ASSIGNMENT 1:
Answer these from the multicall page:
(a) Which on-chain contract does the batching go through?
(b) From which package is the standalone multicall function imported?
(c) Which viem transport option does the SDK turn on?
ASSIGNMENT 2: Extend the multicall page with a few more sentences, picking up after its final line.

PASSAGE TO READ:
..........
Multicall
Batch multiple entity read calls into a single RPC round-trip via the on-chain Multicall3 contract. Instead of awaiting each read individually, pass an array of lazy closures and get all results back in one network call.
Use multicall whenever you need two or more read calls that don't depend on each other. A single RPC round-trip is significantly faster — and cheaper on rate-limited RPC providers — than sequential calls.
Client convenience method
The Oak client exposes oak.multicall() directly:
const gp = oak.globalParams('0x...');
const [count, fee] = await oak.multicall([
() => gp.getNumberOfListedPlatforms(),
() => gp.getProtocolFeePercent(),
]);
Cross-contract batching
Reads from different entities are batched into one RPC call automatically:
const gp = oak.globalParams('0x...');
const ci = oak.campaignInfo('0x...');
const aon = oak.allOrNothingTreasury('0x...');
const [platformCount, goalAmount, raisedAmount] = await oak.multicall([
() => gp.getNumberOfListedPlatforms(),
() => ci.getGoalAmount(),
() => aon.getRaisedAmount(),
]);
Standalone utility
You can also import multicall as a standalone function — useful outside of the client context or in utility modules:
import { multicall } from '@oaknetwork/contracts-sdk';
const gp = oak.globalParams('0x...');
const [platformCount, feePercent, admin] = await multicall([
() => gp.getNumberOfListedPlatforms(),
() => gp.getProtocolFeePercent(),
() => gp.getProtocolAdminAddress(),
]);
How it works
Under the hood, the SDK enables viem's batch.multicall transport option. All readContract calls dispatched within the same tick are automatically aggregated into a single Multicall3 on-chain call — no raw ABI descriptors needed.
..........
DATA EXTRACT:
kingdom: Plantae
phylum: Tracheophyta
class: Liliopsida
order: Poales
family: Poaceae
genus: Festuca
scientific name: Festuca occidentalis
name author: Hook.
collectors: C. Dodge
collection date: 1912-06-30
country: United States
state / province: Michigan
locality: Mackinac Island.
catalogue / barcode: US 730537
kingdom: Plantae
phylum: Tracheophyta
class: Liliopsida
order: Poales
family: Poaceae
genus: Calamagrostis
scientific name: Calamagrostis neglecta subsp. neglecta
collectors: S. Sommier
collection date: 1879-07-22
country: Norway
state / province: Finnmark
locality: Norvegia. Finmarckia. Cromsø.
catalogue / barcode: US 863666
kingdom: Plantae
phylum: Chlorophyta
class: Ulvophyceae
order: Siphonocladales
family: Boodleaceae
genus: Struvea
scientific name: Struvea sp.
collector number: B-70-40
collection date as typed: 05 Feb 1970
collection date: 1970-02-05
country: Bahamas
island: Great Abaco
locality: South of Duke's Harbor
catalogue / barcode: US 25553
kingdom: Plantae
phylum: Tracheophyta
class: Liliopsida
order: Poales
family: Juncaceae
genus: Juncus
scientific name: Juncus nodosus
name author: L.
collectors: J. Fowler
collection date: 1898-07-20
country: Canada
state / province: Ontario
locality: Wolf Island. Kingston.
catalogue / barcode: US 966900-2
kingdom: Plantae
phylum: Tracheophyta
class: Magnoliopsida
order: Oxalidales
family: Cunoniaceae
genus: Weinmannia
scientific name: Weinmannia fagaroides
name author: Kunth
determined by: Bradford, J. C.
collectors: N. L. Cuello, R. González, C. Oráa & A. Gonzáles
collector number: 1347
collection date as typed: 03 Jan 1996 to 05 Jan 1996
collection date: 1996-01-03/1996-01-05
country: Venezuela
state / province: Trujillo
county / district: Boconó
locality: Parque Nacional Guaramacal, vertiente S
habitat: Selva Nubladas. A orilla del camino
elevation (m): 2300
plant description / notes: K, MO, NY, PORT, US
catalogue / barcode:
..........
WRITTEN RESPONSE 1:
(a) Multicall3
(b) '@oaknetwork/contracts-sdk'
(c) batch.multicall

WRITTEN RESPONSE 2:
Each closure you pass is a zero-argument function that returns a promise. The SDK collects all the underlying readContract calls and dispatches them as a single batched RPC request.
Rules and limitations
- Read-only — multicall only batches read calls. Write transactions cannot be batched this way.
- Same chain — all calls in a single
multicall()must target contracts on the same chain. - Lazy closures — wrap each call in
() => ...so the SDK can intercept and batch the underlying RPC calls before any promise resolves. - Return types are preserved — TypeScript infers a tuple of the individual return types, so you get full type safety on the destructured results.